Une occasion précieuse pour les étudiants de l'Université Adler
Selon Mme Brown, cette expérience a permis aux étudiants d'acquérir une plus grande confiance en eux. Pour Marcela Ramirez, ce voyage a été la première occasion de mettre en pratique ses compétences cliniques en espagnol. "Je suis reconnaissante d'avoir eu l'occasion d'arracher ce pansement", a-t-elle déclaré à propos de cette expérience qui lui a permis de tester ses compétences. "Je veux continuer à pratiquer mon espagnol clinique pour être la meilleure thérapeute bilingue possible.

Thomas prévoit d'effectuer son stage dans le cadre du programme Inspiring Hope de Catholic Charities, qui offre des services gratuits de thérapie et de gestion de cas aux enfants et aux adultes du quartier Austin de Chicago.

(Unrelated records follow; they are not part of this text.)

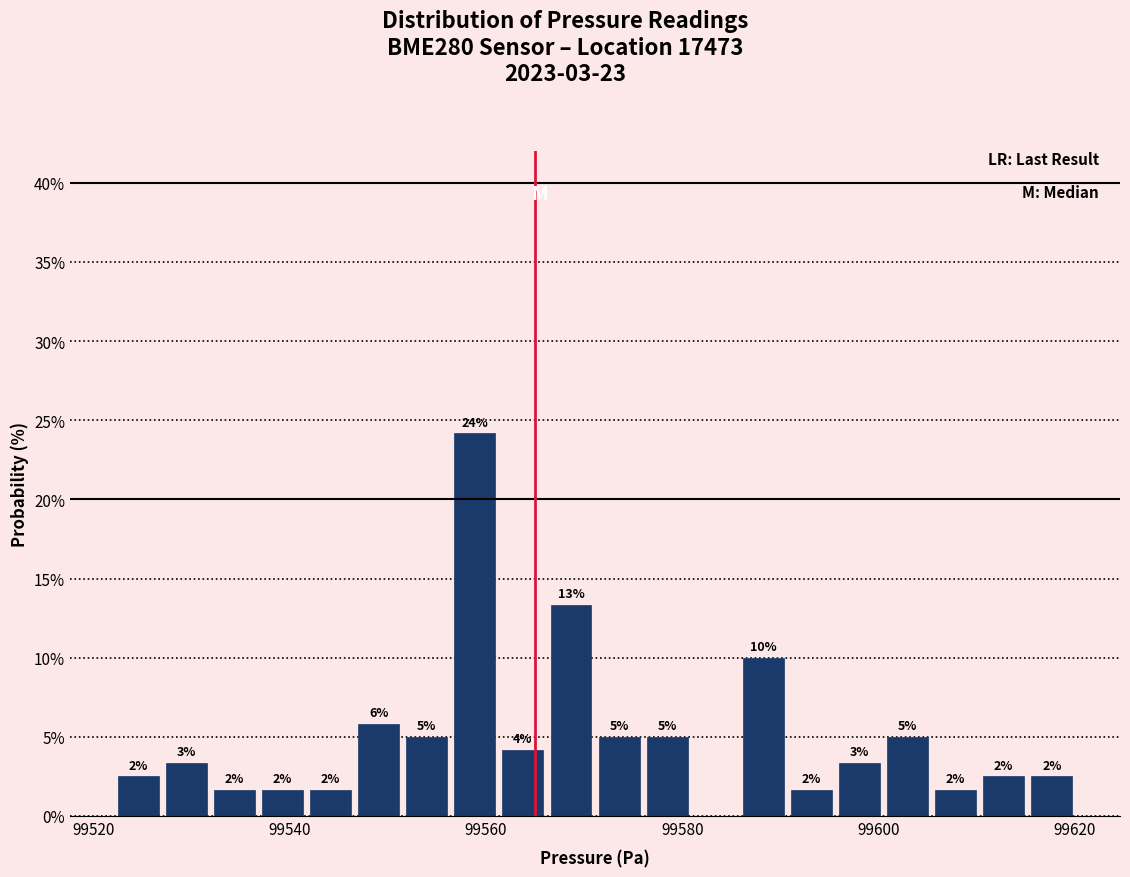

Around what value on the x-axis is the tallest bar? Give the approximate position of its centre, as read against the axis.

99558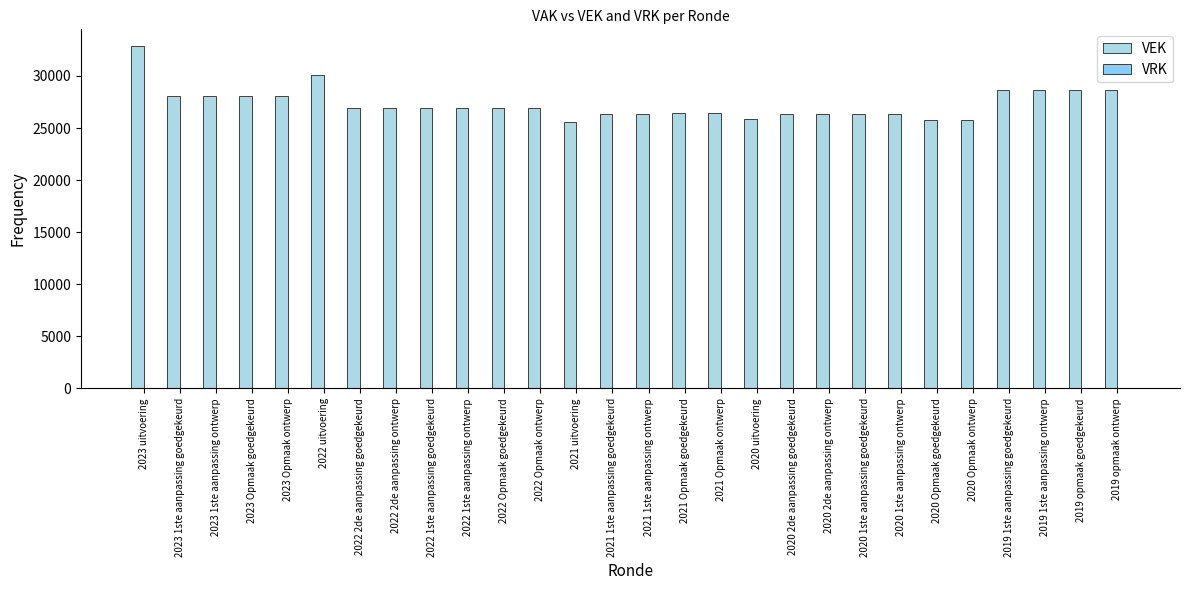

The value at 2022 Opmaak ontwerp is 45493. True or false?

False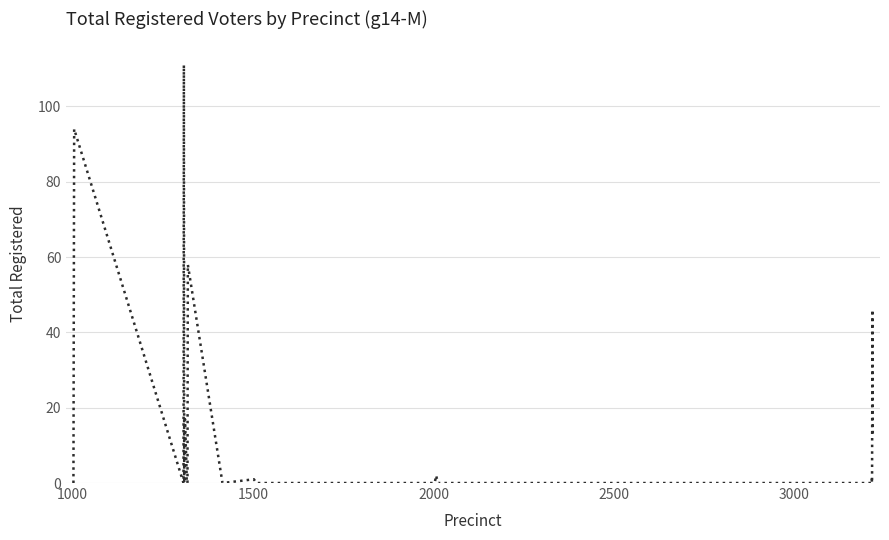

What is the greatest value displayed?

111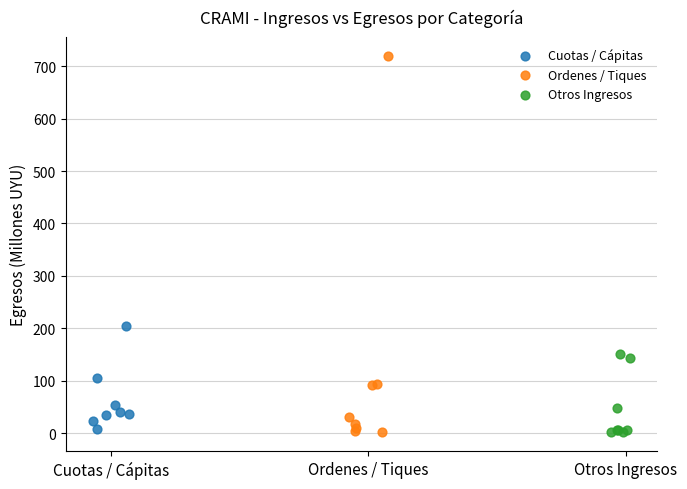

Which series has the largest Y range (max minus min)?

Ordenes / Tiques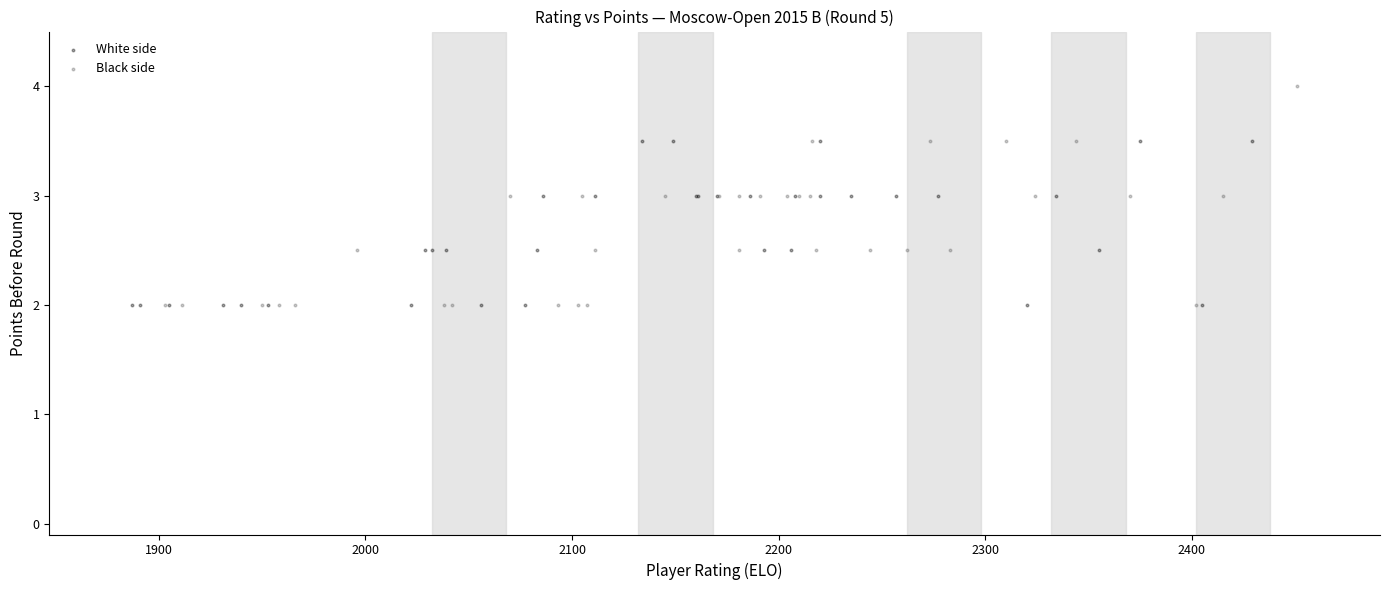

Which series has the widest spread of Y values?

Black side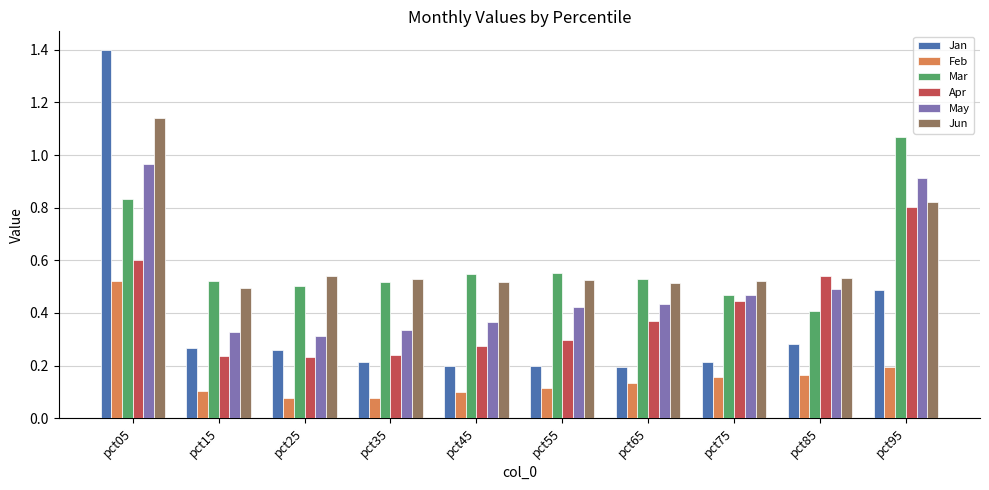

What are all the series names shown in the legend?

Jan, Feb, Mar, Apr, May, Jun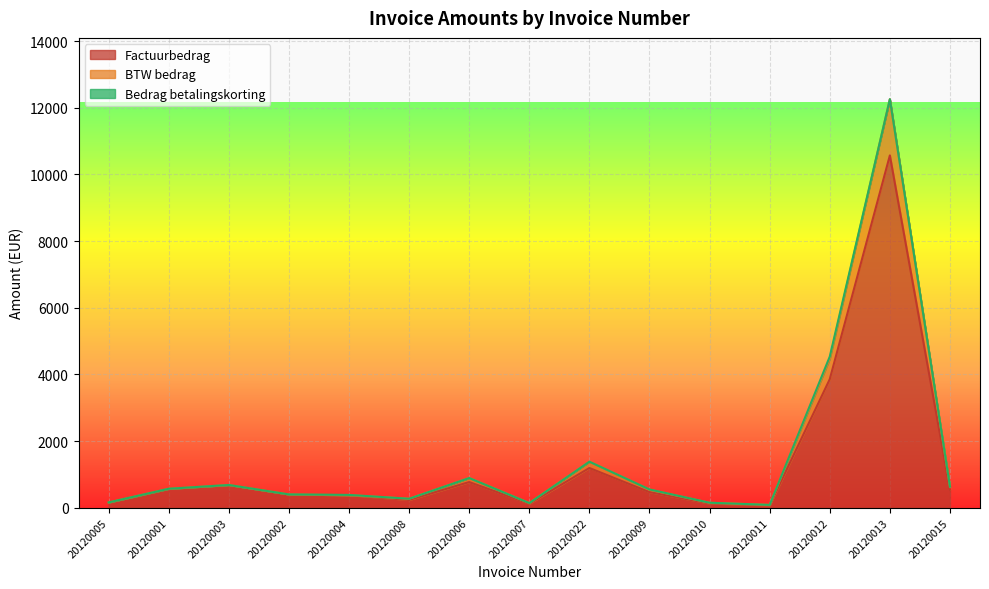

What is the sum of all BTW bedrag values?

23062.8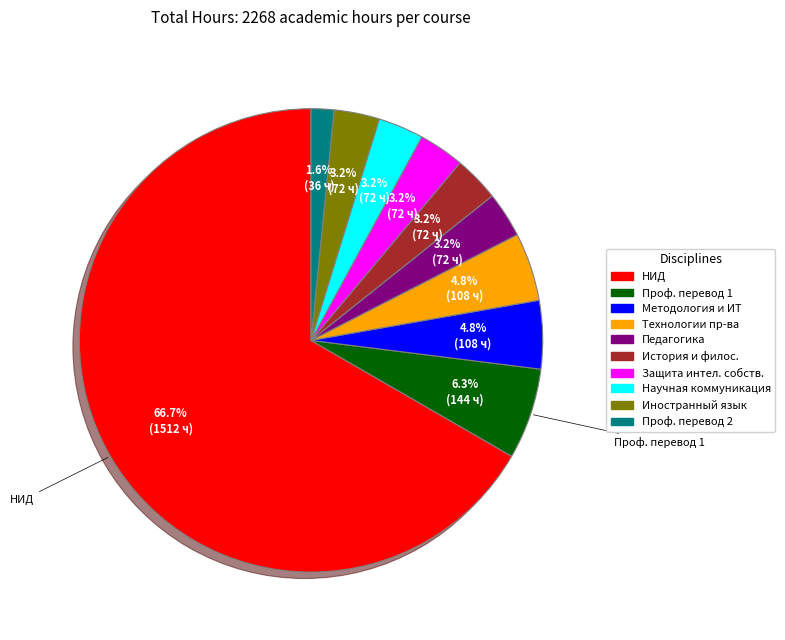

Is there a majority slice in this chart?

Yes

Thomas travaillera avec des patients qui ont été maltraités ou négligés. "Je veux utiliser mes compétences pour aider les personnes qui n'ont pas accès à la thérapie comme d'autres personnes pourraient le faire", a déclaré Mme Thomas. "C'est vraiment en rapport avec mon expérience au Panama.

LaBrot et Brown sont tous deux optimistes quant au retour au Panama des futurs groupes de l'Université Adler. "Chacune de leurs expériences fera d'eux de meilleurs cliniciens", a déclaré Mme Brown. "Ils ont appris des choses comme la capacité à tolérer des situations stressantes, à travailler en collaboration avec des personnes de disciplines différentes, dans une langue différente. Ils seront en mesure de poser de meilleures questions et de mieux réfléchir aux différentes intersections entre la vie de leurs clients et les problèmes de santé mentale qu'ils présentent."